▸ **Description of the task**
Wherever the word "использования" shows up in the data, report the line it sits in.

-- -- --

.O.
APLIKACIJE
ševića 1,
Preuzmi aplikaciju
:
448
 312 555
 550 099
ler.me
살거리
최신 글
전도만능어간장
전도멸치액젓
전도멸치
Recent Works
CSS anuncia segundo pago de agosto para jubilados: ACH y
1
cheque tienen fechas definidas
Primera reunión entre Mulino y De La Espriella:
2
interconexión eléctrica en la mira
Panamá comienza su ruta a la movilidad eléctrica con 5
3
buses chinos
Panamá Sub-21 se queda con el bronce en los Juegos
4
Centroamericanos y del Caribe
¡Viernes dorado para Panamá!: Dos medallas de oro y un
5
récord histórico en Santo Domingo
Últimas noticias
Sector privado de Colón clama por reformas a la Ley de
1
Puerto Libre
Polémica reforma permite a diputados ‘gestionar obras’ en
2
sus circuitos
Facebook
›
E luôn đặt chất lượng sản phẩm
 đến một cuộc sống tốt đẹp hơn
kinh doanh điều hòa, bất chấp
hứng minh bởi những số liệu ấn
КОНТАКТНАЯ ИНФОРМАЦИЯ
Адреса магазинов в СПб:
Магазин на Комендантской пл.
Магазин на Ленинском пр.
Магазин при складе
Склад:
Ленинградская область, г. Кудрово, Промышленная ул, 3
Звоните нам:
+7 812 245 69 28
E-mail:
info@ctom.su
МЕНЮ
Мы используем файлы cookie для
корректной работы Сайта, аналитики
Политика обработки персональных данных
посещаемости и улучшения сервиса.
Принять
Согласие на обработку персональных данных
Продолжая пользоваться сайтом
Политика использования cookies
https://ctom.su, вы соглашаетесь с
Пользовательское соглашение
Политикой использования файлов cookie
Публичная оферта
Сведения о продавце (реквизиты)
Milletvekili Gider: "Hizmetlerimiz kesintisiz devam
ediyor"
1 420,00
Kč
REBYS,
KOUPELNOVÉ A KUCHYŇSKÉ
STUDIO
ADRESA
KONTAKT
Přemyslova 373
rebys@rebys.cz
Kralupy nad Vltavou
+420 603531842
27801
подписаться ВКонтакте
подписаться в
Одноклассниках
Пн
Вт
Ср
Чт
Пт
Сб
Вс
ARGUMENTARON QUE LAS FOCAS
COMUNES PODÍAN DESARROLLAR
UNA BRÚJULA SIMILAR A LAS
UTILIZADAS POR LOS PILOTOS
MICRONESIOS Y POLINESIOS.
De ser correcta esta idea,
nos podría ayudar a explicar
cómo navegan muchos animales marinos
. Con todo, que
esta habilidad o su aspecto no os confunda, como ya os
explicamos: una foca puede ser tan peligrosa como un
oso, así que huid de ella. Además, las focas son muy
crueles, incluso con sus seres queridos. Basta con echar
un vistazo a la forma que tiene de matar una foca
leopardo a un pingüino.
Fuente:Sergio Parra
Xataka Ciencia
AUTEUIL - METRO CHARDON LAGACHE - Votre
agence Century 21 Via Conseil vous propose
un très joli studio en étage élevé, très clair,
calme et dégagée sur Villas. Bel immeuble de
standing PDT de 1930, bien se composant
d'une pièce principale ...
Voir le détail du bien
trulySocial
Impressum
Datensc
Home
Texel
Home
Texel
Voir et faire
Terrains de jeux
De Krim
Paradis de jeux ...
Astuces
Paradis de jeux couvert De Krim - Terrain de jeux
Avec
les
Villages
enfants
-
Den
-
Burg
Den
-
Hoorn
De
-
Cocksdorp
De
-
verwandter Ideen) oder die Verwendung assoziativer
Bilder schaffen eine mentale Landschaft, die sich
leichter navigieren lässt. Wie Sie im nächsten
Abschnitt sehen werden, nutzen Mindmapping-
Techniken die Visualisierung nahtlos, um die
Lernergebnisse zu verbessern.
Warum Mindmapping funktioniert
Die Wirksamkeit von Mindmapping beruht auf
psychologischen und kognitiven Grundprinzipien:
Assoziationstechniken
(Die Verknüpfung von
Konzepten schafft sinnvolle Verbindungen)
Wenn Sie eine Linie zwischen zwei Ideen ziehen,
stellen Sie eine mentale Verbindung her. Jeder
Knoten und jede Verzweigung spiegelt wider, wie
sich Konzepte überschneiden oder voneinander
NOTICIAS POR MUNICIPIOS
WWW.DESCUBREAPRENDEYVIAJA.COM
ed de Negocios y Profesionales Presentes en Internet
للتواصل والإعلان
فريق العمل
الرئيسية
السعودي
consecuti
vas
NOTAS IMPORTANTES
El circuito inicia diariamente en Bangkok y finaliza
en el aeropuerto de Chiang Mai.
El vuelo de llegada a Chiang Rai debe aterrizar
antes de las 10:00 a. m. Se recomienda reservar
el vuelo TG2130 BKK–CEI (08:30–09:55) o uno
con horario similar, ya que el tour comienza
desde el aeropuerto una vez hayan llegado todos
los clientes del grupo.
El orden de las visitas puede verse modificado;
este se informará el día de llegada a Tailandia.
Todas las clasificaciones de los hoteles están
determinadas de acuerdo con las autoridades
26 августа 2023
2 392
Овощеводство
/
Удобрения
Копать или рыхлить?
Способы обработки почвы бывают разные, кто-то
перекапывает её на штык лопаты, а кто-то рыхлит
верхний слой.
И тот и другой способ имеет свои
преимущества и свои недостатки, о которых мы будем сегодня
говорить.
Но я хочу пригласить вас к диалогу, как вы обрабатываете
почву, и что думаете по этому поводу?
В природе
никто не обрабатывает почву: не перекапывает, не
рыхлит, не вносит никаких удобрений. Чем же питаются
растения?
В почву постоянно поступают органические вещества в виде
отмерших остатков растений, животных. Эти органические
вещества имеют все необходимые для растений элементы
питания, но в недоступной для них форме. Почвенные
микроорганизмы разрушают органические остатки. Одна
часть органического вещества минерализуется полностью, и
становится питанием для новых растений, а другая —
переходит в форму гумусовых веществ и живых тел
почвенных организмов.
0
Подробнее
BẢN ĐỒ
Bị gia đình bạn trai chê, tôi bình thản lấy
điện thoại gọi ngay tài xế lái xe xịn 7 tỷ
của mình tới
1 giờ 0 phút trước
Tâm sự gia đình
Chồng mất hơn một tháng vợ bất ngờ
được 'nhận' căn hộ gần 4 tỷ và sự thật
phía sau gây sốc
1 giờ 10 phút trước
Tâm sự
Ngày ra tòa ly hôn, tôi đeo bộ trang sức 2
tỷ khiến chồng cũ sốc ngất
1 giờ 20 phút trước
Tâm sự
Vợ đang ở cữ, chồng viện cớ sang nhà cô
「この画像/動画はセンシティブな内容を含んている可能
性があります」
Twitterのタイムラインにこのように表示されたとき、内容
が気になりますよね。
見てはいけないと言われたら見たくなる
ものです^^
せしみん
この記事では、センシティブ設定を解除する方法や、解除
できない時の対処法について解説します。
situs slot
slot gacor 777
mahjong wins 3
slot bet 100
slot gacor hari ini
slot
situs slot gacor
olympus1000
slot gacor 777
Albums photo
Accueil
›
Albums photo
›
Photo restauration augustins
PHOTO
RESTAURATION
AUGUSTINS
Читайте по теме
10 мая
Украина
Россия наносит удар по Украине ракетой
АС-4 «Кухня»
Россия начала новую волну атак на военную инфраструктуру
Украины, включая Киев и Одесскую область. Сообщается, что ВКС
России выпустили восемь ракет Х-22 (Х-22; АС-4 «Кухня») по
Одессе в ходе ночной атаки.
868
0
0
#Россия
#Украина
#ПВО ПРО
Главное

-- -- --

▸ **Solved problem**
Политика использования cookies
Политикой использования файлов cookie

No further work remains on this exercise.